**Problem to work on**
Count the lines below that include the word "camera" and write that number alone.

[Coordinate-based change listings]
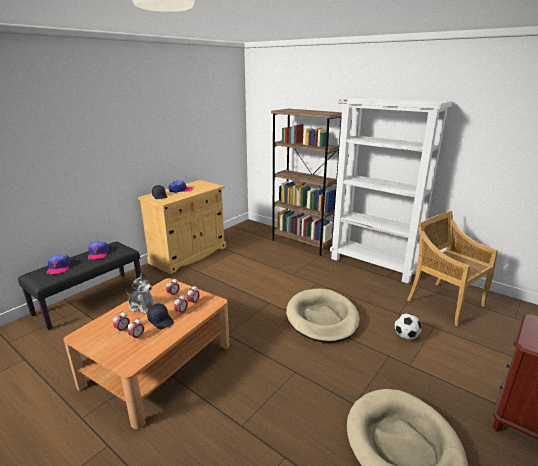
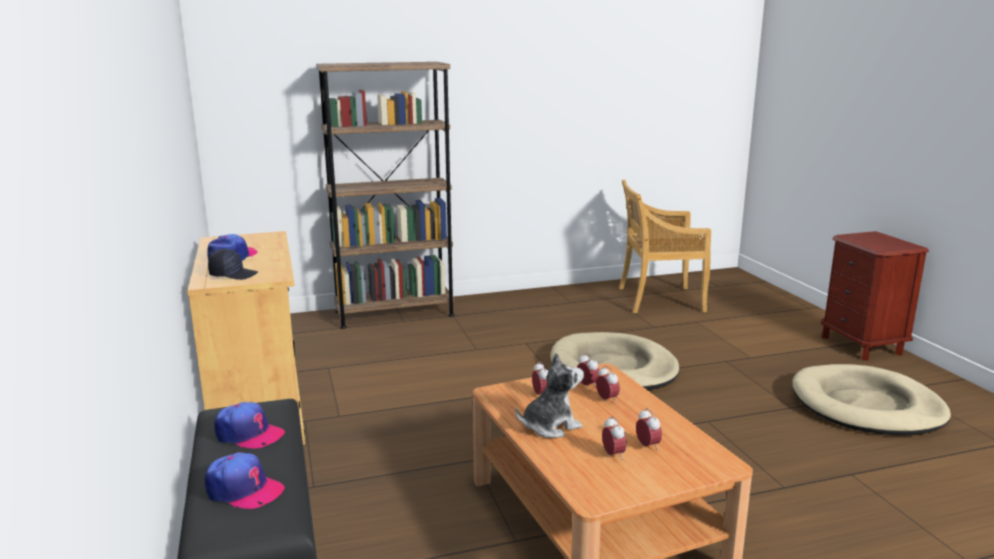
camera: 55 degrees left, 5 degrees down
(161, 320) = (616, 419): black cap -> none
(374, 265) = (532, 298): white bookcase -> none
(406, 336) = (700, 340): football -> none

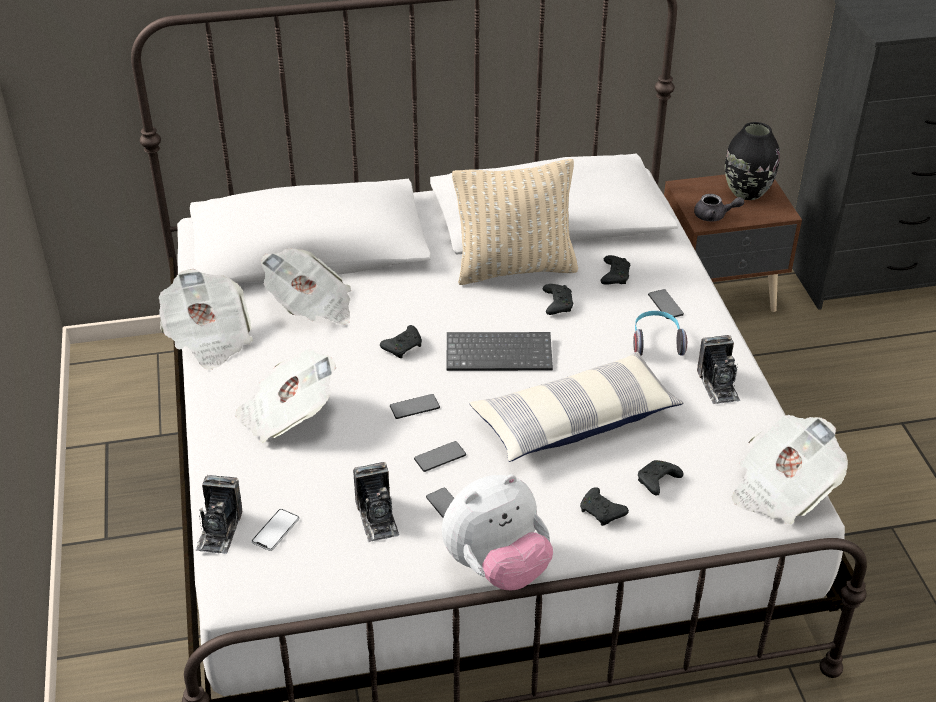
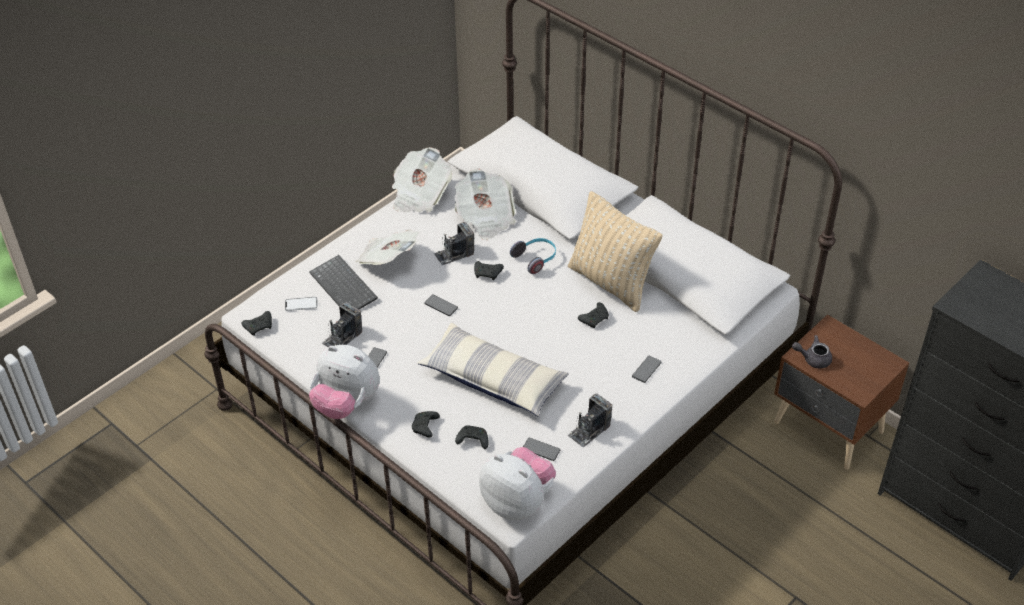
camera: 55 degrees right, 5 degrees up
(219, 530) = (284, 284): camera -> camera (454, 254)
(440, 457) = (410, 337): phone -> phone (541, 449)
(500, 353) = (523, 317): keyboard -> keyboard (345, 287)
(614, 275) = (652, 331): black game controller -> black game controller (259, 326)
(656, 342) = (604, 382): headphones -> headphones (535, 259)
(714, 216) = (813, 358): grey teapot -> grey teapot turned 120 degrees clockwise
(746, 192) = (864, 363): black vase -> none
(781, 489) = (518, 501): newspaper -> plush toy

**Response below**
3